Let ABC be any triangle. Equilateral triangles BCX, ACY, and BAZ are constructed such that none of these triangles overlaps triangle ABC.

Here is the pic but I don't have an answer yet.

Chris you are better at these than I am, why don't you give it a go?

Using your diagram, I can prove that  AX  = BY

Note that we have two triangles, ACX  and BCY

AC    =  CY   =  "b"

And

XC  = BC  =  "a"

And  angle ACX  = angle YCB

So.... by SAS   .... triangle  ACX  is congruent to triangle YCB

So... AX  =  BY

But...I have not figured out how to prove that CZ  is also equal to these

Maybe someone can provide the final step  ???

Thanks Chris,

The bit that follows is exactly the same as Chris said and then i have continued the proof   

I am going to call the angles in the original triangle 

All angles in the 3 other triangles are all 60 degrees because they are equilateral triangles.

Consider

  \(\triangle ACX\;\; and \;\; \triangle YCB \\ AC=b, \;\;CX=a\;\; and \;\; \angle ACX=\angle C+60^\circ\\ YC=b, \;\;CB=a\;\; and \;\; \angle YCB=\angle C+60^\circ\\ \therefore \triangle ACX\cong \triangle YCB\qquad \text{(2 sides and included angle test)} \\ \therefore AX=BY \qquad \text{Corresponding sides in congruent triangles.}\)

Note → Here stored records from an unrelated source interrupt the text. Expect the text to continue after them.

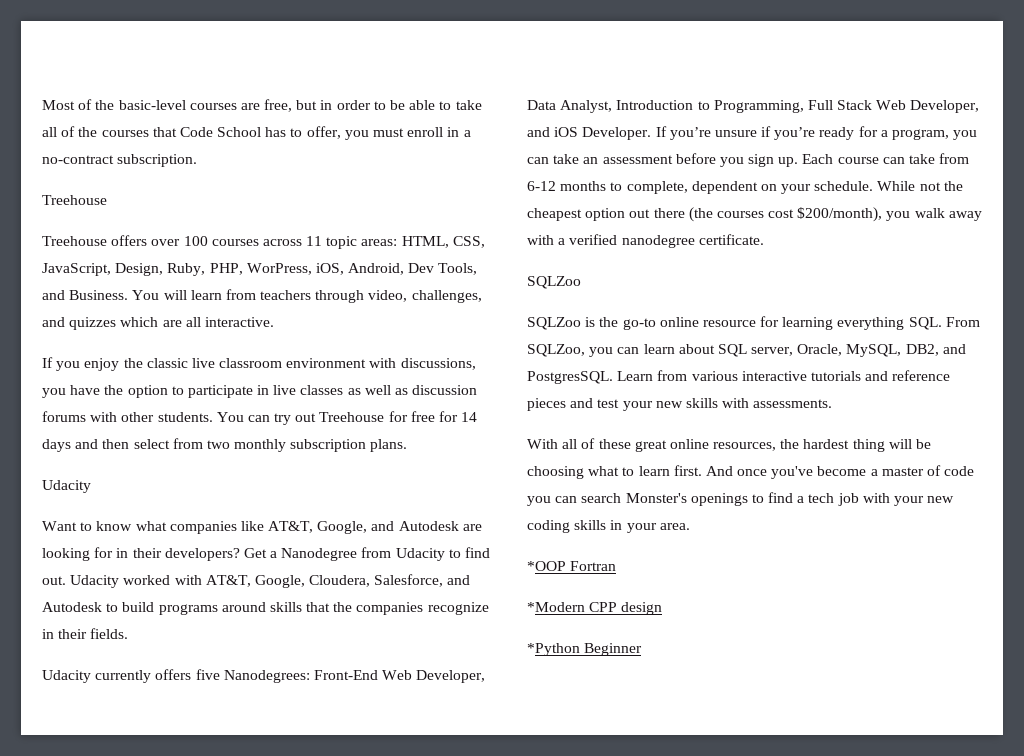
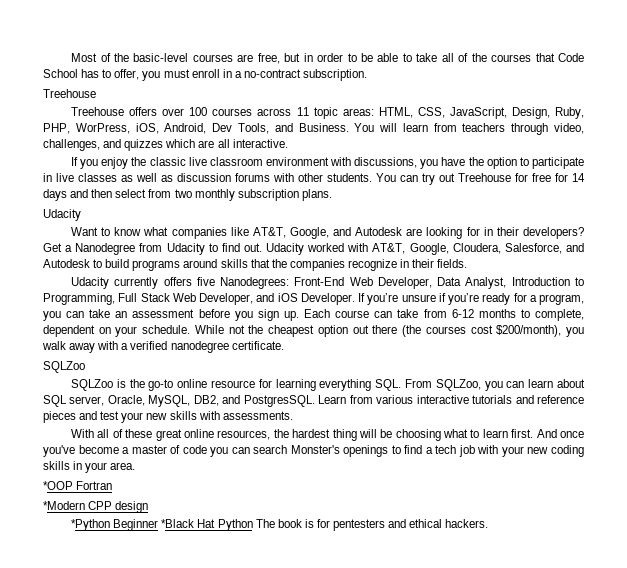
(643, 649) none -> [161,519,489,531] *Black Hat Python The book is for pentesters and ethical hackers.

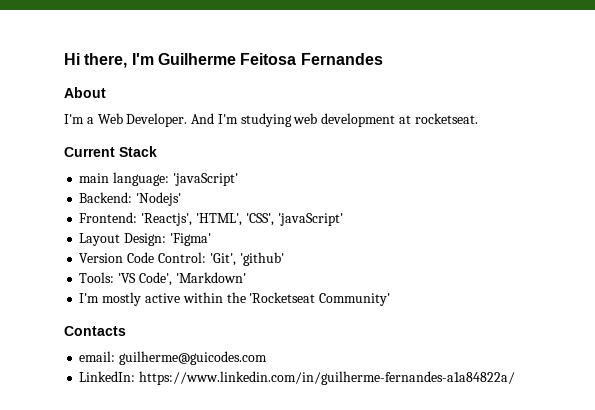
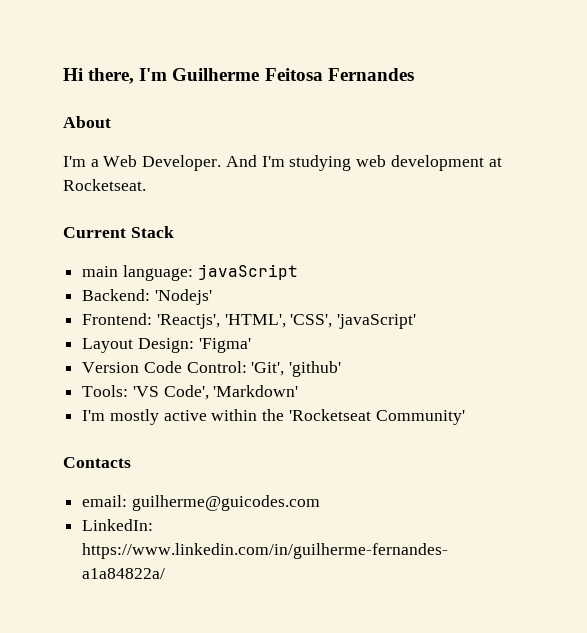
[414,113,478,124] rocketseat. -> [63,179,146,191] Rocketseat.
[172,173,238,186] 'javaScript' -> [197,264,298,280] javaScript

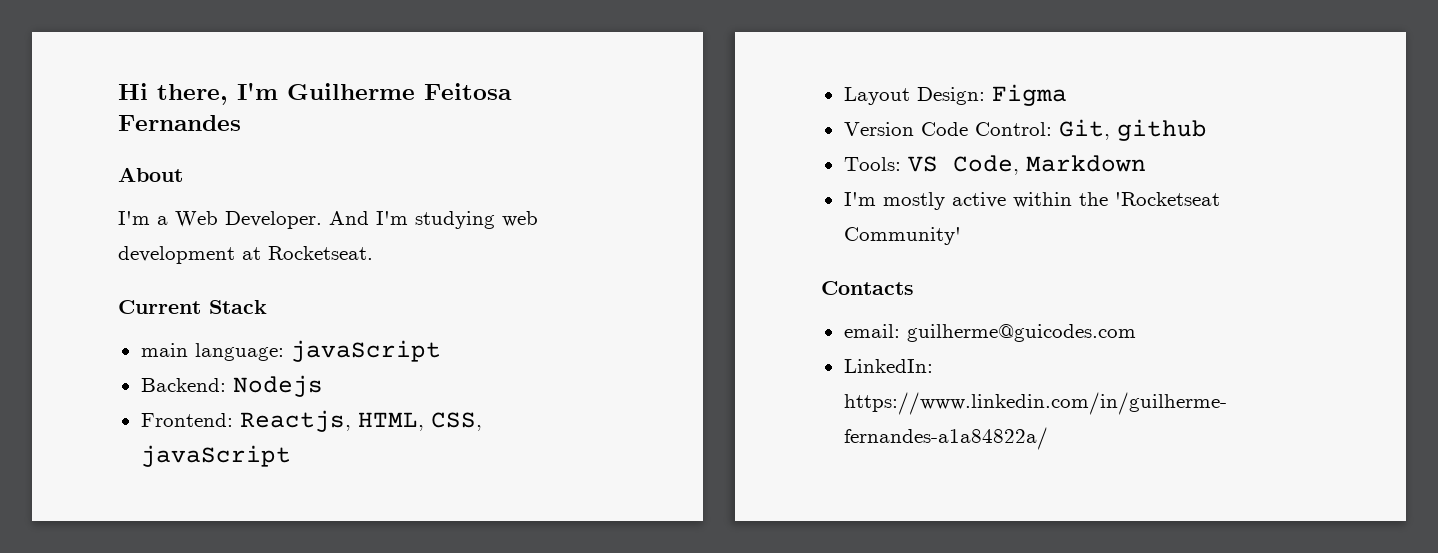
[154,289,212,305] 'Nodejs' -> [232,375,323,397] Nodejs
[156,314,417,329] 'Reactjs', 'HTML', 'CSS', 'javaScript' -> [239,410,482,432] [140,445,291,467] Reactjs, HTML, CSS, javaScript
[198,338,251,353] 'Figma' -> [991,84,1067,106] Figma
[251,361,342,377] 'Git', 'github' -> [1058,119,1207,141] Git, github
[132,385,299,400] 'VS Code', 'Markdown' -> [907,155,1146,175] VS Code, Markdown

\(\text{Now consider} \triangle ABY\;\; and \;\; \triangle AZC \\ AB=AZ=c\\ AY=AC=b\\ \angle YAB=\angle CAZ=\angle A+60^\circ\\ \therefore \triangle ABY\cong \triangle AZC\qquad \text{(2 sides and included angle test)} \\ \therefore BY=ZC \qquad \text{Corresponding sides in congruent triangles.}\\ \)

\(\therefore AX=BY=ZC\\~\\ QED\)

Ah....thanks, Melody.....it's funny how it's sometimes hard to see....and then when someone else points it out.....it seems really easy.....LOL!!!!!

I think that my drawing of this maybe wasn't quite correct.....Melody's made it easy to see.....